İncelenecek metin –

▬▬▬

Sudan halkı Beşir’e devrik lider Numeyri'yi hatırlattı

Sudanlı protestocular dün Hartum'daki ordu komutanlığı karargahının önünde sloganlar atarken (AFP)
Sudanlı protestocular dün Hartum'daki ordu komutanlığı karargahının önünde sloganlar atarken (AFP)
TT

Sudan halkı Beşir’e devrik lider Numeyri'yi hatırlattı

Sudanlı protestocular dün Hartum'daki ordu komutanlığı karargahının önünde sloganlar atarken (AFP)
Sudanlı protestocular dün Hartum'daki ordu komutanlığı karargahının önünde sloganlar atarken (AFP)

Sudan halkı, eski Sudan Cumhurbaşkanı Cafer Muhammed el-Numeyri'nin devrildiği 6 Nisan 1985 devriminin yıldönümü münasebetiyle protestolarını sürdürdüler.
Sudan Silahlı Kuvvetleri Genel Komutanlığı'nın önünde bir araya gelen yüz binlerce kişi ve başkent Hartum'un çeşitli bölgelerinde toplanan binlerce Sudanlı, istifa etmesi çağrısında bulundukları Cumhurbaşkanı Ömer el-Beşir rejiminin tanık olduğu en büyük protesto gösterisini düzenlediler.
Şarku’l Avsat’ın edindiği bilgilere göre çok sayıda öfkeli vatandaş, Sudan Silahlı Kuvvetleri Genel Komutanlığı'nın önünde ve Kara Kuvvetleri Komutanlığı yakınlarında bir araya geldi. Güvenlik ve istihbarat servisleri göstericilere karşı koymaya çalışırken, ordu kuvvetleri, vatandaşlara yönelik gerçekleştirilecek saldırıların önüne geçti ve onları korudu.
Silahlı Kuvvetleri Genel Komutanlığı'nın önünde bir araya gelen göstericilerin sayısı yüz binleri bulurken, aynı şekilde Hartum'un çeşitli bölgelerinde ve Sudan'ın diğer şehirlerinde de yüzbinlerce kişi sokaklara döküldü. Göstericilerin sayısının 1 milyonu aştığı tahmin ediliyor. Ayrıca Özgürlük ve Değişim Koalisyonu’nun çağrısına cevap veren on binlerce kişi, Vad Medeni, Port Sudan, Kassala, Atbara ve bir dizi diğer şehir ve bölgede bir araya geldiler.
Protestocular, “Tek ordu Tek halk” gibi Nisan 1985 devriminde kullanılan sloganlar ile birlikte “Artık git!” ve “Devrim, halkın seçimidir” gibi Aralık ayından bu yana devam eden Beşir rejimi karşıtı gösteriler sırasındaki sloganları kullandılar. Güvenlik güçleri, sabahın erken saatlerinde dükkanların kapattı ve sokak satıcılarına şehir merkezinden ayrılmalarını emretti. Bir dizi göstericinin şehir merkezinde barikat kurmasının ardından güvenlik güçleriyle göstericiler arasında vur-kaç çatışmaları yaşandı.

▬▬▬

Bilgiler –
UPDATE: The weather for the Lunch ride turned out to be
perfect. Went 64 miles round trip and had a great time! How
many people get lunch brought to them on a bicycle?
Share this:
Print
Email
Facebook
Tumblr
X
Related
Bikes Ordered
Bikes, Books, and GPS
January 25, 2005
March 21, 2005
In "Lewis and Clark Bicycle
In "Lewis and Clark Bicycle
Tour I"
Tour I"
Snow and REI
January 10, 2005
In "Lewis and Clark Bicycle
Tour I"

▬▬▬

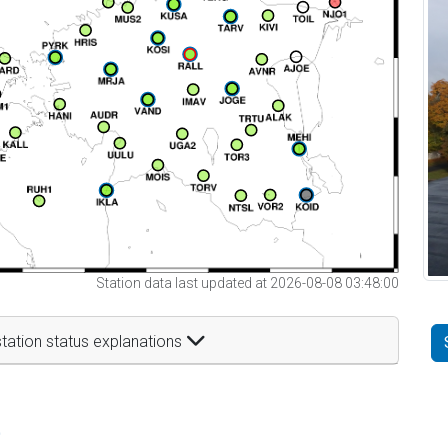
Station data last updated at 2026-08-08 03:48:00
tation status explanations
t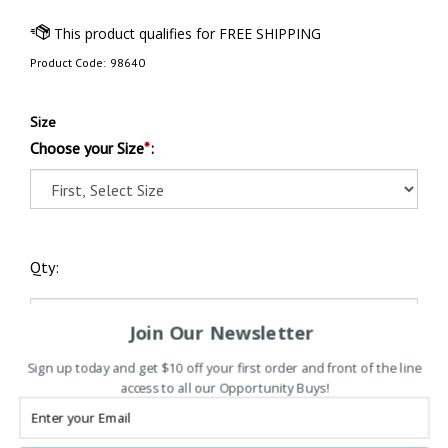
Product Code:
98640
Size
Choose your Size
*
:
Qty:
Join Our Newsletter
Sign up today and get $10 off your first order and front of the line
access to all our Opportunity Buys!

▬▬▬

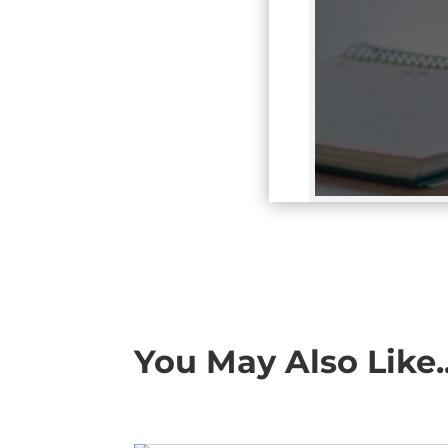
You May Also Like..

▬▬▬

Yapılacak iş – Sudan'daki Beşir karşıtı gösterilere dair haberi, son cümlesinden sonrasını yazarak sürdürün.

Yanıt alanı –
Öte yandan, bir süredir devam eden halk hareketine öncülük eden Sudan Meslek Grupları Birliği (SPA) protestoculara, komutanlığın önünde oturma eylemi yapmaları çağrısında bulundu ve vatandaşlardan eylem yapan kimseler için su ve yiyecek temin etmelerini talep etti. SPA tarafından yayınlanan ve Hartum vatandaşlarına, su şirketlerine, restoranlara ve halka ait kafeteryalara hitap edilen acil bir bildiride, “Hartum güneşi altında protestolarda bulunan devrimcilere yardımcı olmanızı talep ediyoruz” ifadesi yer aldı.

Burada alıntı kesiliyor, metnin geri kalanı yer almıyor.